Alessandri, gli scatenò contro una violenta campagna di
stampa, accusandolo di aver intascato 20.000 lire dalle
società di assicurazioni. Le accuse si rivelarono del tutto
inconsistenti, ma l'episodio contribuì a inasprire la lotta
politica a Venezia. Il F. venne ricandidato nel 1913 da un blocco di
forze clerico-moderate in funzione antisocialista e contro il
candidato radicale N.M. Fovel, e fu rieletto, ma non riuscì
più a raggiungere i risultati ottenuti nelle precedenti
tornate.
Iniziò così la sua parabola discendente che coincise
anche con il declino del suo ruolo all'interno della Biennale;
l'ultima da lui organizzata si chiuse nel 1914. Con lo scoppio della
guerra, sul problema dell'intervento, almeno all'inizio, il F. si
produsse abilmente nel doppio ruolo di neutralista alla Camera e di
fervente patriota nella sua Venezia. Negli anni del conflitto si
impegnò, insieme con il concittadino P. Molmenti, nella
tutela del patrimonio artistico della città e continuò
l'attività di conferenziere pronunciando numerosi discorsi di
sostegno alla guerra. Conclusa la parentesi bellica, con la ripresa
dell'attività politica gli interventi del F. affrontarono i
problemi della ricostruzione materiale e morale del paese (Per la
concordia e la giustizia, Discorso pronunciato alla Camera il 25
nov. 1918, Roma 1918). Nel gennaio 1919 V.E. Orlando gli
affidò il neonato ministero delle Terre liberate. Si
trattò di una breve esperienza, contrassegnata dalle
difficoltà derivanti da una struttura burocratica
completamente nuova, solo in parte compensate dall'attivismo di L.

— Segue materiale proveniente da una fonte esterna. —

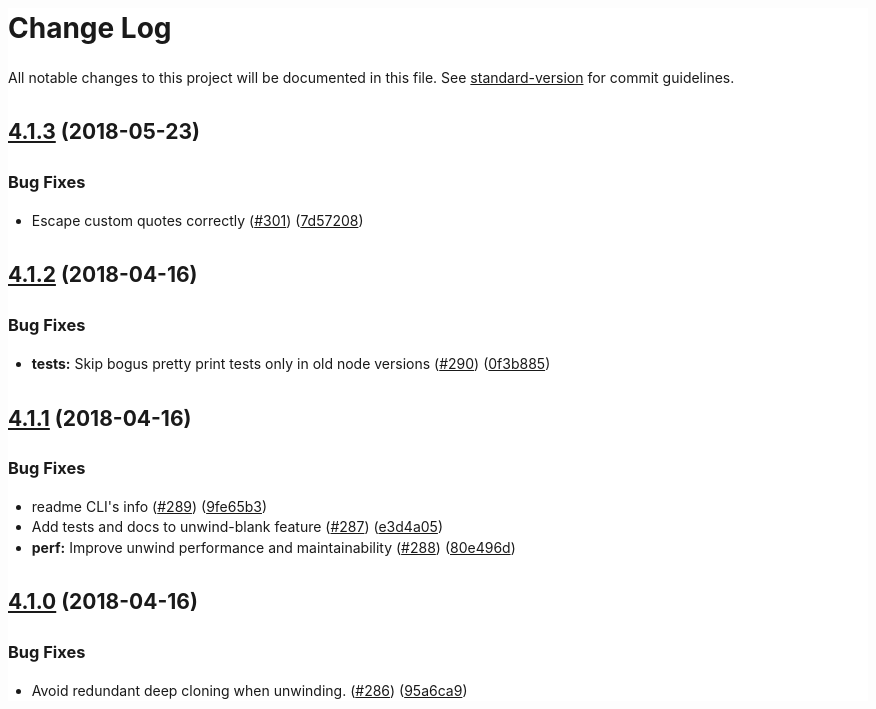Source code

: # Change Log

All notable changes to this project will be documented in this file. See [standard-version](https://github.com/conventional-changelog/standard-version) for commit guidelines.

<a name="4.1.3"></a>
## [4.1.3](https://github.com/zemirco/json2csv/compare/v4.1.2...v4.1.3) (2018-05-23)


### Bug Fixes

* Escape custom quotes correctly ([#301](https://github.com/zemirco/json2csv/issues/301)) ([7d57208](https://github.com/zemirco/json2csv/commit/7d57208))



<a name="4.1.2"></a>
## [4.1.2](https://github.com/zemirco/json2csv/compare/v4.1.1...v4.1.2) (2018-04-16)


### Bug Fixes

* **tests:** Skip bogus pretty print tests only in old node versions ([#290](https://github.com/zemirco/json2csv/issues/290)) ([0f3b885](https://github.com/zemirco/json2csv/commit/0f3b885))



<a name="4.1.1"></a>
## [4.1.1](https://github.com/zemirco/json2csv/compare/v4.1.0...v4.1.1) (2018-04-16)


### Bug Fixes

*  readme CLI's info ([#289](https://github.com/zemirco/json2csv/issues/289)) ([9fe65b3](https://github.com/zemirco/json2csv/commit/9fe65b3))
* Add tests and docs to unwind-blank feature ([#287](https://github.com/zemirco/json2csv/issues/287)) ([e3d4a05](https://github.com/zemirco/json2csv/commit/e3d4a05))
* **perf:** Improve unwind performance and maintainability ([#288](https://github.com/zemirco/json2csv/issues/288)) ([80e496d](https://github.com/zemirco/json2csv/commit/80e496d))



<a name="4.1.0"></a>
## [4.1.0](https://github.com/zemirco/json2csv/compare/v4.0.4...v4.1.0) (2018-04-16)


### Bug Fixes

* Avoid redundant deep cloning when unwinding. ([#286](https://github.com/zemirco/json2csv/issues/286)) ([95a6ca9](https://github.com/zemirco/json2csv/commit/95a6ca9))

Luzzatti attraverso l'opera dell'Istituto federale di credito per il
risorgimento delle Venezie. Con la caduta del governo Orlando e la
nomina, nel giugno 1919, di F.S. Nitti il F. venne sostituito da C.
Nava. La mancata riconferma alla guida del ministero, coincise con
la sua uscita di scena dalla politica. Il 3 ott. 1920 venne nominato
senatore ma le sue presenze a Roma si fecero sempre più rare.
Trascorse gli ultimi dieci anni dedicandosi esclusivamente
all'insegnamento e morì a Roma il 5 marzo 1930.